Für Margit W. war das kein Problem, erklärte sie im Verhör. Schliesslich sei der Tote der beste Freund ihres Bruders Ernst gewesen. Doch die Ermittler gehen davon aus, dass die beiden Familien offenbar enger verstrickt waren als bisher angenommen. Margit W.s Aktivitäten rund um das Begräbnis seien sehr auffällig gewesen. Die Anordnung, Priklopils Leiche einäschern zu lassen, lasse den Verdacht zu, dass man mögliche Beweismittel vernichten wollte.

«Die Frau hat nach dem Tod Priklopils alle Familiengeschäfte in die Hand genommen», sagt die österreichische Parlamentsabgeordnete Dagmar Belakowitsch-Jenewein gegenüber 20 Minuten Online. Insbesondere betreffe das eine Vollmacht, die Margit W. von der Mutter des Täters bekommen habe. «Sie hat die psychische Ausnahmesituation der Frau Priklopil ausgenutzt.»

«Die atypisch umtriebige Schwester»

Zeugen bezeichneten das Verhältnis zwischen Priklopil und seinem Freund und Geschäftspartner Ernst H. mit den Worten «man konnte sich den einen nicht ohne den anderen vorstellen». Über die Beziehung zwischen dem Kampusch-Entführer Priklopil und Margit W., die ihn nach eigenen Angaben kaum gekannt hatte, ist jedoch fast nichts bekannt und sie bedürfte einer näheren Untersuchung.
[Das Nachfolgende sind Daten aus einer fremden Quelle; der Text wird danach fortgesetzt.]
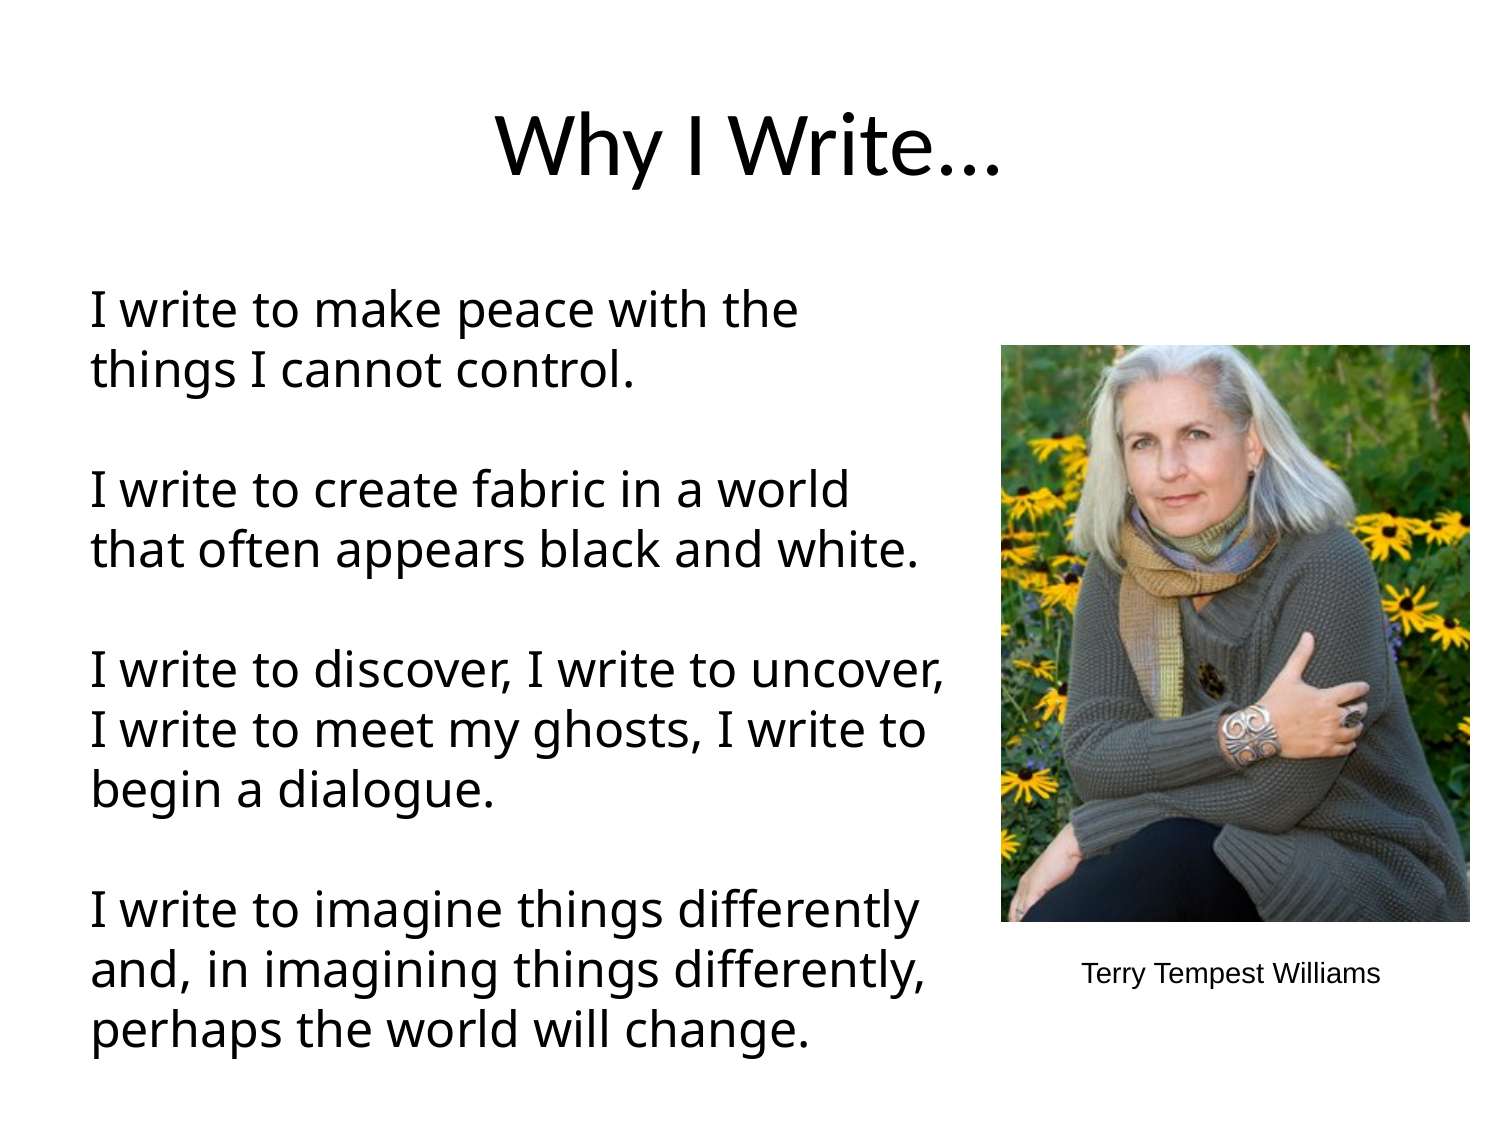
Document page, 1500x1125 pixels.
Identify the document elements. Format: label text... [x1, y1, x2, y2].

picture [1001, 345, 1470, 923]
text_box Terry Tempest Williams [1012, 939, 1451, 993]
text_box I write to make peace with the things I cannot control. I write to create fabric in a world that often appears black and white. I write to discover, I write to uncover, I write to meet my ghosts, I write to begin a dialogue. I write to imagine things differently and, in imagining things differently, perhaps the world will change. [74, 262, 971, 1035]
title Why I Write... [75, 45, 1425, 233]
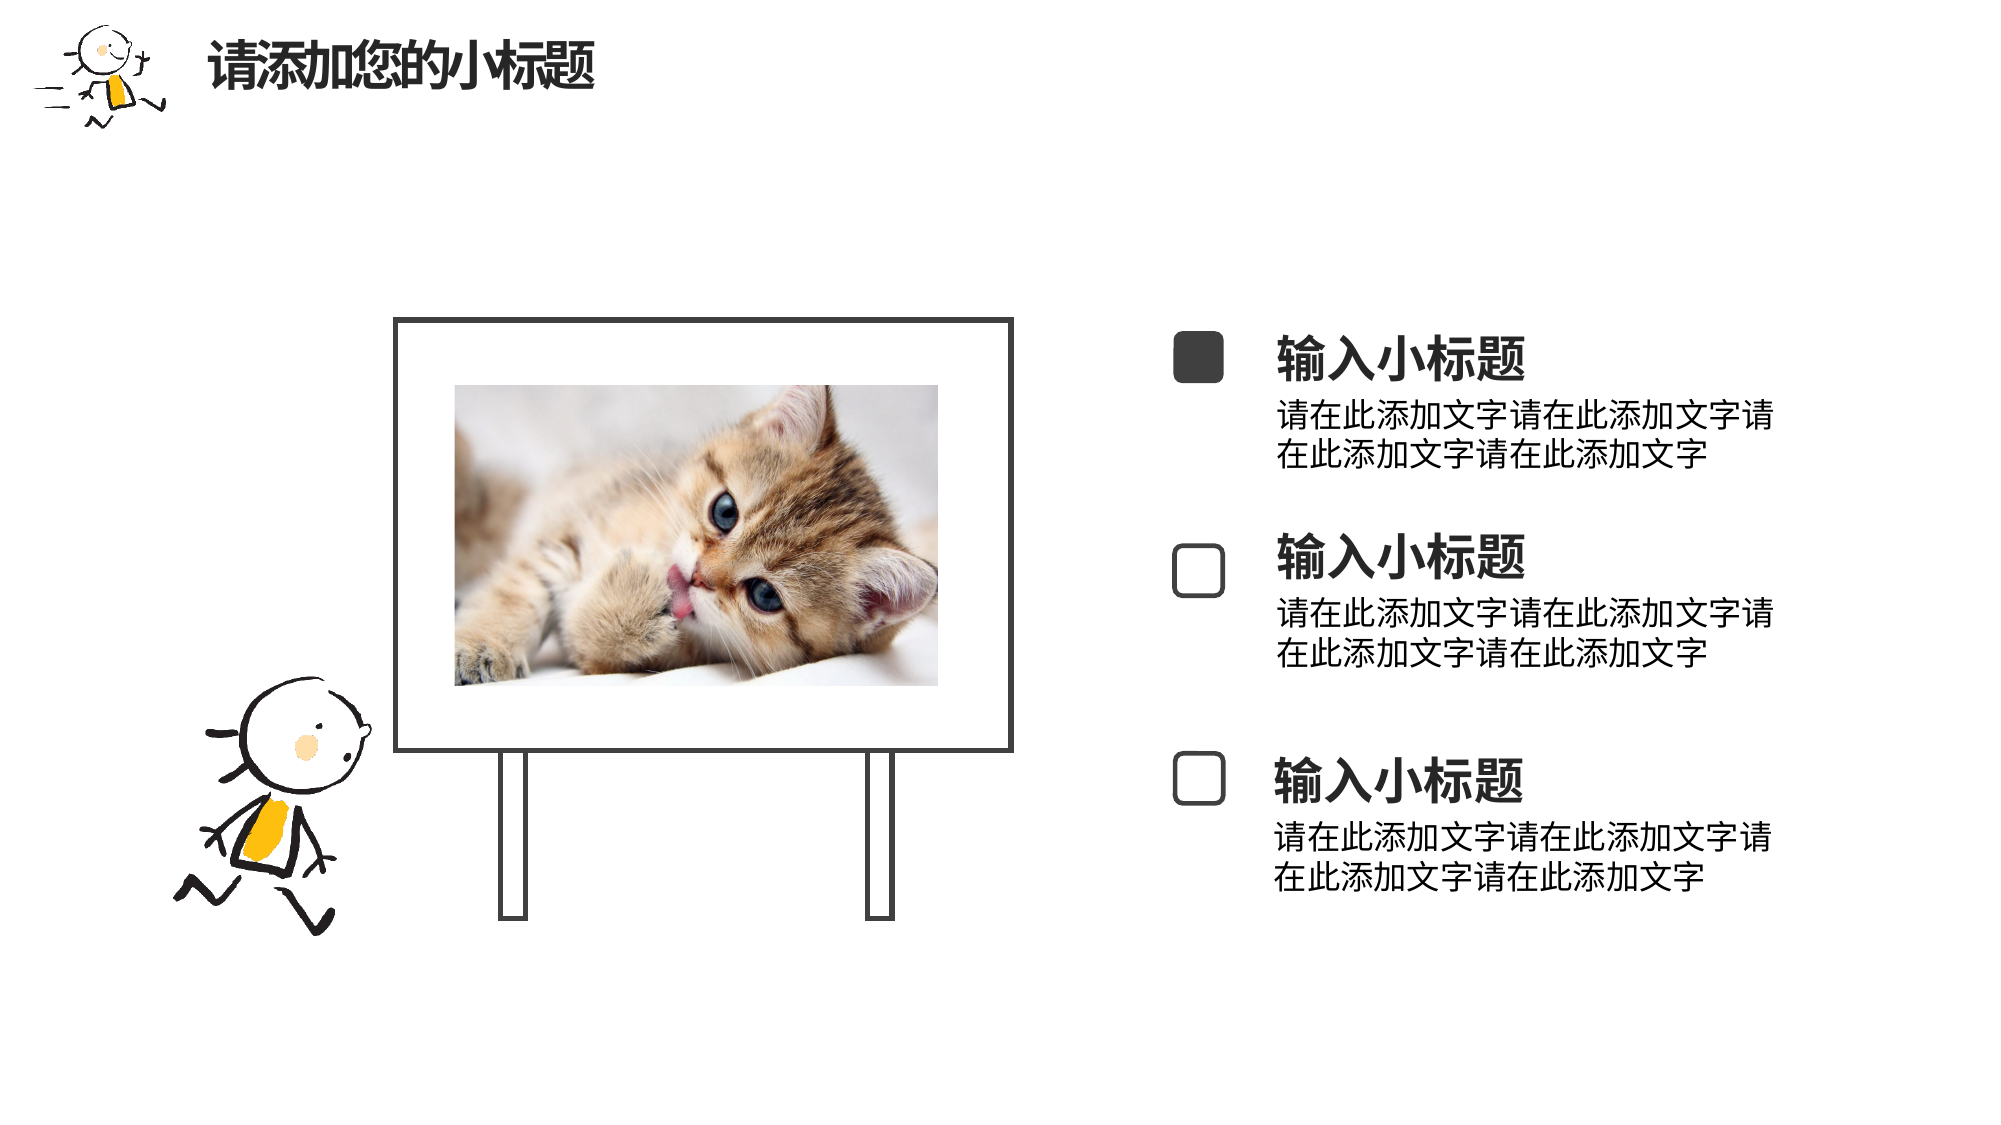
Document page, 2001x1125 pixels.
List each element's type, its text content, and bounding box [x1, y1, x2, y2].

text_box 输入小标题 [1261, 319, 1588, 386]
text_box 输入小标题 [1261, 518, 1588, 584]
text_box 请在此添加文字请在此添加文字请在此添加文字请在此添加文字 [1261, 584, 1802, 680]
text_box [1174, 752, 1225, 805]
picture [19, 17, 176, 140]
text_box 请添加您的小标题 [191, 23, 612, 104]
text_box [395, 319, 1011, 919]
text_box [1173, 331, 1224, 384]
text_box 请在此添加文字请在此添加文字请在此添加文字请在此添加文字 [1259, 808, 1800, 904]
text_box 输入小标题 [1259, 742, 1585, 808]
text_box 请在此添加文字请在此添加文字请在此添加文字请在此添加文字 [1261, 386, 1802, 481]
text_box [1173, 544, 1224, 597]
picture [162, 657, 381, 949]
Wie stark ist Margit W. in die Affäre Kampusch involviert? Diese Frage konnte bislang von den Ermittlern nicht geklärt werden. Für das ehemalige Mitglied der Kampusch-Evaluierungskommission, Dr. Johann Rzeszut, ist die Sache jedoch klar: In einem Schreiben ans österreichische Parlament beschrieb der frühere oberste Richter Österreichs Margit W. als «die atypisch umtriebige Schwester» - und forderte die Politik auf, ihre Rolle im Fall näher zu durchleuchten.

Margit W. konnte für eine Stellungnahme weder per Mail noch telefonisch erreicht werden.